• 如果您觉得本站非常有看点,那么赶紧使用Ctrl+D 收藏吧

kubernetes – kubelet失联导致POD持续not ready

大数据 开发技术 3周前 (05-12) 20次浏览

这周线上k8s踩到bug一枚,下面是整个问题的分析过程。

问题

重启kubelet节点的网络,导致node上的POD全部处于Ready: False状态,即无法对外提供服务。

线上k8s代码版本是1.15.5,一开始看的是1.15最新小版本,代码结构完全不同,查了半天都没查明白,汗。。。

node污点

node平时是没有污点的,一旦出现失联就会涉及到2种污点:

  • node.kubernetes.io/not-ready: Node is not ready. This corresponds to the NodeCondition Ready being “False”.

  • node.kubernetes.io/unreachable: Node is unreachable from the node controller. This corresponds to the NodeCondition Ready being “Unknown”.

更新node污点的同时,也会伴随更新Node的对应Condition(这里只关注NodeReady):

	taintKeyToNodeConditionMap = map[string]v1.NodeConditionType{ schedulerapi.TaintNodeNotReady:           v1.NodeReady, schedulerapi.TaintNodeUnreachable:        v1.NodeReady, schedulerapi.TaintNodeNetworkUnavailable: v1.NodeNetworkUnavailable, schedulerapi.TaintNodeMemoryPressure:     v1.NodeMemoryPressure, schedulerapi.TaintNodeDiskPressure:       v1.NodeDiskPressure, schedulerapi.TaintNodePIDPressure:        v1.NodePIDPressure, } pkg/controller/nodelifecycle/node_lifecycle_controller.go:107 

简单理解,就是node.kubernetes.io/not-ready会同时更新NodeReady Condition为False,node.kubernetes.io/unreachable会同时更新NodeReady Condition为Unknown,效果都是NoExecute也就是立即驱逐node上的POD。

node lifecycle controller

Controller Manager中的node lifecycle controller会周期性检查所有node的状态,默认间隔是5秒。

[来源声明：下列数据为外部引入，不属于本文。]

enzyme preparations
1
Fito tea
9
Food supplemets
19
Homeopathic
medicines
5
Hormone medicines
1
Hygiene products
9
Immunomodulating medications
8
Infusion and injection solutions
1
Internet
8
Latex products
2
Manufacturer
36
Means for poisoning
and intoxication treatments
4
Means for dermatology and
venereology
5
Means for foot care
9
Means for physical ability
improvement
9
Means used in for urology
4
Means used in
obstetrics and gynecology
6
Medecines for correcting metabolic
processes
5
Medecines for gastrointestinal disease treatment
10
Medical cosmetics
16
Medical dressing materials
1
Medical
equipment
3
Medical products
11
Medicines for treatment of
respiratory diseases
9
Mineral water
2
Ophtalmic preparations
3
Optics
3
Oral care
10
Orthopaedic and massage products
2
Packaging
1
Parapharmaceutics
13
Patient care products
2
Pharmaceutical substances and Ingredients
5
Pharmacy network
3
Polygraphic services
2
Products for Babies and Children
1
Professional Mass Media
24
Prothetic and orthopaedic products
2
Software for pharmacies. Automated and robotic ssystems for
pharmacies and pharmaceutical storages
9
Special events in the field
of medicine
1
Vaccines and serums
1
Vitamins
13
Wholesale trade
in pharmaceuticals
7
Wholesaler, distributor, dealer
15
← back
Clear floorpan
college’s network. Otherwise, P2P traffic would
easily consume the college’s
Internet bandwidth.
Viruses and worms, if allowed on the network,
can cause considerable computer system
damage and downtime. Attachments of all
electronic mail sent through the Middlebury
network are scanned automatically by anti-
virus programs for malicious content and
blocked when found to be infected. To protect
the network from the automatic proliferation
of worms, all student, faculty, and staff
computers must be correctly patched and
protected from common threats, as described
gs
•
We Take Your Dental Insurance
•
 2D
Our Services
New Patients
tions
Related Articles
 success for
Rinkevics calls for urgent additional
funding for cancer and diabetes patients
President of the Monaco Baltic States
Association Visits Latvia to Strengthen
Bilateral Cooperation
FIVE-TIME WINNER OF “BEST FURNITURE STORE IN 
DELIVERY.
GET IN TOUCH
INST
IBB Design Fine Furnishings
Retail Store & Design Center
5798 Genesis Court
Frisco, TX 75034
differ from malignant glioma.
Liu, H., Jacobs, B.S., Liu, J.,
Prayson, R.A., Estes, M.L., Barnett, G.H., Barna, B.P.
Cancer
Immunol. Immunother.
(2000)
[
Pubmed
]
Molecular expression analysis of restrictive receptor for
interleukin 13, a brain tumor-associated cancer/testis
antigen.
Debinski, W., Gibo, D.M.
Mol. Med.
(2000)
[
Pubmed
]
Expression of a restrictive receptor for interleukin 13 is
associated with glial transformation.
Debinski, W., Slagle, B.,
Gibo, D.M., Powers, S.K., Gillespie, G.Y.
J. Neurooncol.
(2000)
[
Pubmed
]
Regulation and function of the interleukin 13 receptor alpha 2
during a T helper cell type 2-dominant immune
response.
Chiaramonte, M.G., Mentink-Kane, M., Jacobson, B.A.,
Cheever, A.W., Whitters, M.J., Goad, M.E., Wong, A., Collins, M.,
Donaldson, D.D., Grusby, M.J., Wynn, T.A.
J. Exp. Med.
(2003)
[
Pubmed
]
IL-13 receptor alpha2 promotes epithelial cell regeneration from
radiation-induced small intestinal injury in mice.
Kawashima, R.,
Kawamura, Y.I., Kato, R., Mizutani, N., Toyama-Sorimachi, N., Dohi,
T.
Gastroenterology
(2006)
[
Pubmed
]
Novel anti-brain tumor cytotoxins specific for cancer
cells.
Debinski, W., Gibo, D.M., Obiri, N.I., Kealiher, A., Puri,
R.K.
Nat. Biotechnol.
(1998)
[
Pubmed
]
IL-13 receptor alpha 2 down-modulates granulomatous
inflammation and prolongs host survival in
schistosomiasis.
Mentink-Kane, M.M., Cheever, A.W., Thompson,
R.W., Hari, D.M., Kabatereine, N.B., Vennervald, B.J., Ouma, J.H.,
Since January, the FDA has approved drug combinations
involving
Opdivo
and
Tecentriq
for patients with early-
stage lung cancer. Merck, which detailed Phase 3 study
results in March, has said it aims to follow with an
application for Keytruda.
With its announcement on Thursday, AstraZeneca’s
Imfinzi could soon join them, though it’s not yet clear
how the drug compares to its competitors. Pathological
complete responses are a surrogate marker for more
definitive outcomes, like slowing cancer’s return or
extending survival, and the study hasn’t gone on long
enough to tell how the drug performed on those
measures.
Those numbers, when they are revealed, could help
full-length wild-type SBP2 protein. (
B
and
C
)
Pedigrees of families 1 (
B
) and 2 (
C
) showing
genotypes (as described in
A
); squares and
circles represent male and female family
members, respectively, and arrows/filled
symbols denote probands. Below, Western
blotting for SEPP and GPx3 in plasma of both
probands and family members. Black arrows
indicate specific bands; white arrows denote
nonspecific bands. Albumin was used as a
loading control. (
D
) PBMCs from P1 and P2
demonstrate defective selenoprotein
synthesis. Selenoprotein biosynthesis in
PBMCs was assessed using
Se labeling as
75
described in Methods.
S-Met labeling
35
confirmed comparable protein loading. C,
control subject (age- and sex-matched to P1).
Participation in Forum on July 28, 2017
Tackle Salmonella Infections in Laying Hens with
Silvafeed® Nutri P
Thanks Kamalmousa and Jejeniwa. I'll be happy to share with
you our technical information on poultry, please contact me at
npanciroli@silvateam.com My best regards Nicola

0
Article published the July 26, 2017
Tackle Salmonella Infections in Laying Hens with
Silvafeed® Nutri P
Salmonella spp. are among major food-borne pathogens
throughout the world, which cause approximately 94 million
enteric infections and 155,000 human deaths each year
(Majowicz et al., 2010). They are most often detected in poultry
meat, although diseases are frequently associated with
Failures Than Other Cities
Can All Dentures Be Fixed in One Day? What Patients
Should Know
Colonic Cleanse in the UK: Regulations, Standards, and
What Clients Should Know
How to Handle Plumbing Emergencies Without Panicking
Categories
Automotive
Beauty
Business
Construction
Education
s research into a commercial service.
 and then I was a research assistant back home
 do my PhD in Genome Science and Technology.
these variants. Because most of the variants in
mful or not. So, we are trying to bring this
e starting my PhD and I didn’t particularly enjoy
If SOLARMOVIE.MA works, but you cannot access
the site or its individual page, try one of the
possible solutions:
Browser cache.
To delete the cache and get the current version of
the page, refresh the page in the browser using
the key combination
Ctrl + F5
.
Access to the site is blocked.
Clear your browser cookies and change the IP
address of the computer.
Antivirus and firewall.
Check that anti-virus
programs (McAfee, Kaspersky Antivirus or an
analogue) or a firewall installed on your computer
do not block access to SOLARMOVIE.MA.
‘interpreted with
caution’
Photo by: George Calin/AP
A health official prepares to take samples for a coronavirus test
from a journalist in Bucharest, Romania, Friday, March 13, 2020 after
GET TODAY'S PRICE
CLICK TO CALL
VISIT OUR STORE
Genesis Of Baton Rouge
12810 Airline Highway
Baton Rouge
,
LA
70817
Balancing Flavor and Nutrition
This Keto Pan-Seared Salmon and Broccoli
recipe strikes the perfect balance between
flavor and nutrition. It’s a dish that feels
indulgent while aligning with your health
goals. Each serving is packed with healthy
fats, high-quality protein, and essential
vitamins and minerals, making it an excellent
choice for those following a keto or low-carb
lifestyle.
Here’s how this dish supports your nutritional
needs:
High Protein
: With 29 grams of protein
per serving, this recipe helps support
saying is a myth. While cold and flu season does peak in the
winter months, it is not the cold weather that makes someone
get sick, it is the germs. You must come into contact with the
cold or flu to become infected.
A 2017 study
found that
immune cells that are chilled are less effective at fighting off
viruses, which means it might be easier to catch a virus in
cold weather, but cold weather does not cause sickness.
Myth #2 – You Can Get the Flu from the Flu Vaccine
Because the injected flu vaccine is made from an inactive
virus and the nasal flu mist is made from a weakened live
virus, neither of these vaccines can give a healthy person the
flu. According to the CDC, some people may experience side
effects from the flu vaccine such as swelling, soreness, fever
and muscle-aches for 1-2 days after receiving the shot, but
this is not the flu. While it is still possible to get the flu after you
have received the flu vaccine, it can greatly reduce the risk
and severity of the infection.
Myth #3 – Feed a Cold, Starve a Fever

	// Incorporate the results of node health signal pushed from kubelet to master. go wait.Until(func() { if err := nc.monitorNodeHealth(); err != nil { klog.Errorf("Error monitoring node health: %v", err) } }, nc.nodeMonitorPeriod, stopCh) 

lifecycle已经监听了etcd中node的变化并同步其状态到内存,上述定时器定期扫描内存中的node信息,做出动作。

从函数注释提供了一些关键信息:

// monitorNodeHealth verifies node health are constantly updated by kubelet, and // if not, post "NodeReady==ConditionUnknown". // For nodes who are not ready or not reachable for a long period of time. // This function will taint them if TaintBasedEvictions feature was enabled. // Otherwise, it would evict it directly. func (nc *Controller) monitorNodeHealth() error { // We are listing nodes from local cache as we can tolerate some small delays // comparing to state from etcd and there is eventual consistency anyway. 

简单总结一下:

1)lifecycle内存中实时同步着etcd的node数据,是kubelet去更新的。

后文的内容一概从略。